Rendahnya penyerapan anggaran tersebut menjadi perhatian Pemerintah Kabupaten Subang karena masih banyak program dan kegiatan di sejumlah Organisasi Perangkat Daerah (OPD) maupun kecamatan yang belum terealisasi secara optimal.
Kepala Bidang Perbendaharaan Badan Keuangan dan Aset Daerah (BKAD) Kabupaten Subang, Budhi Purnama, S.E., mengatakan capaian serapan anggaran saat ini masih berada di bawah target yang diharapkan pada pertengahan tahun anggaran.
“Serapan anggaran masih di angka 33,12 persen ya,” ujar Budhi, Kamis (25/6/2026).
Menurut Budhi, BKAD terus mendorong seluruh perangkat daerah dan kecamatan agar mempercepat pelaksanaan program serta kegiatan yang telah direncanakan. Langkah tersebut penting agar anggaran yang sudah dialokasikan dapat segera memberikan manfaat bagi masyarakat.
“Seluruh OPD dan kecamatan terus kami dorong untuk mempercepat realisasi kegiatan sehingga penyerapan anggaran bisa meningkat pada semester kedua tahun ini,” katanya.
Berdasarkan data BKAD, untuk tingkat kecamatan, capaian serapan anggaran tertinggi diraih Kecamatan Legonkulon dengan realisasi sebesar 52,25 persen. Posisi berikutnya ditempati Kecamatan Serangpanjang sebesar 51,88 persen dan Kecamatan Pagaden Barat sebesar 51,79 persen.
Sementara itu, tiga kecamatan dengan serapan terendah adalah Kecamatan Dawuan sebesar 43,09 persen, Kecamatan Binong sebesar 42,75 persen, serta Kecamatan Jalancagak yang baru mencapai 41,74 persen.
Di tingkat perangkat daerah, Dinas Kependudukan dan Pencatatan Sipil (Disdukcapil) menjadi OPD dengan capaian serapan tertinggi, yakni 50,39 persen.
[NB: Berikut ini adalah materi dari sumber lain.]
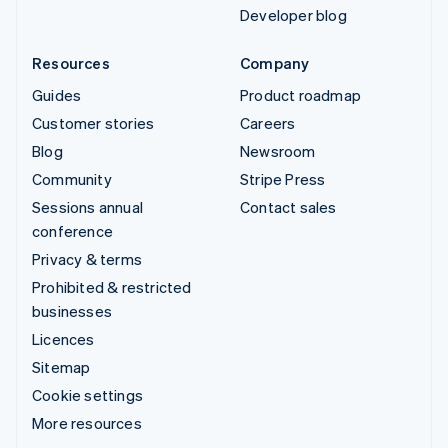
Developer blog
Resources
Company
Guides
Product roadmap
Customer stories
Careers
Blog
Newsroom
Community
Stripe Press
Sessions annual
Contact sales
conference
Privacy & terms
Prohibited & restricted
businesses
Licences
Sitemap
Cookie settings
More resources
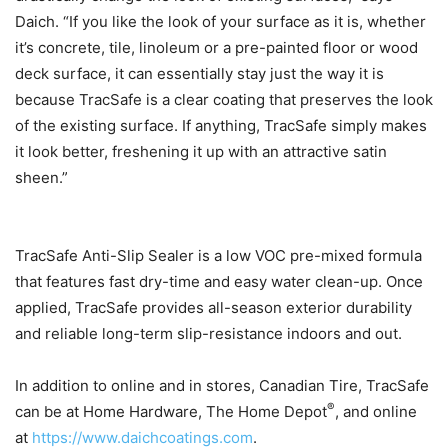
Daich. “If you like the look of your surface as it is, whether
it’s concrete, tile, linoleum or a pre-painted floor or wood
deck surface, it can essentially stay just the way it is
because TracSafe is a clear coating that preserves the look
of the existing surface. If anything, TracSafe simply makes
it look better, freshening it up with an attractive satin
sheen.”
TracSafe Anti-Slip Sealer is a low VOC pre-mixed formula
that features fast dry-time and easy water clean-up. Once
applied, TracSafe provides all-season exterior durability
and reliable long-term slip-resistance indoors and out.
In addition to online and in stores, Canadian Tire, TracSafe
®
can be at Home Hardware, The Home Depot
, and online
at
https://www.daichcoatings.com
.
Disusul Dinas Tenaga Kerja, Transmigrasi, Energi dan Sumber Daya Mineral sebesar 49,24 persen serta Dinas Kearsipan dan Perpustakaan sebesar 47,80 persen.
Sebaliknya, serapan anggaran terendah tercatat pada Dinas Sosial yang baru mencapai 27,87 persen. Di bawahnya terdapat Dinas Kesehatan dengan realisasi 21,29 persen, serta Dinas Pekerjaan Umum dan Penataan Ruang (PUPR) yang baru menyerap 8,82 persen dari total anggaran yang tersedia.
Rendahnya serapan di sejumlah OPD strategis tersebut menjadi tantangan tersendiri bagi pemerintah daerah mengingat pelaksanaan program pembangunan dan pelayanan publik sangat bergantung pada percepatan realisasi anggaran.
BKAD berharap pada semester kedua tahun 2026 seluruh perangkat daerah dapat meningkatkan kinerja pelaksanaan kegiatan sehingga target penyerapan APBD dapat tercapai sesuai rencana dan berdampak langsung terhadap pembangunan serta pelayanan kepada masyarakat Kabupaten Subang.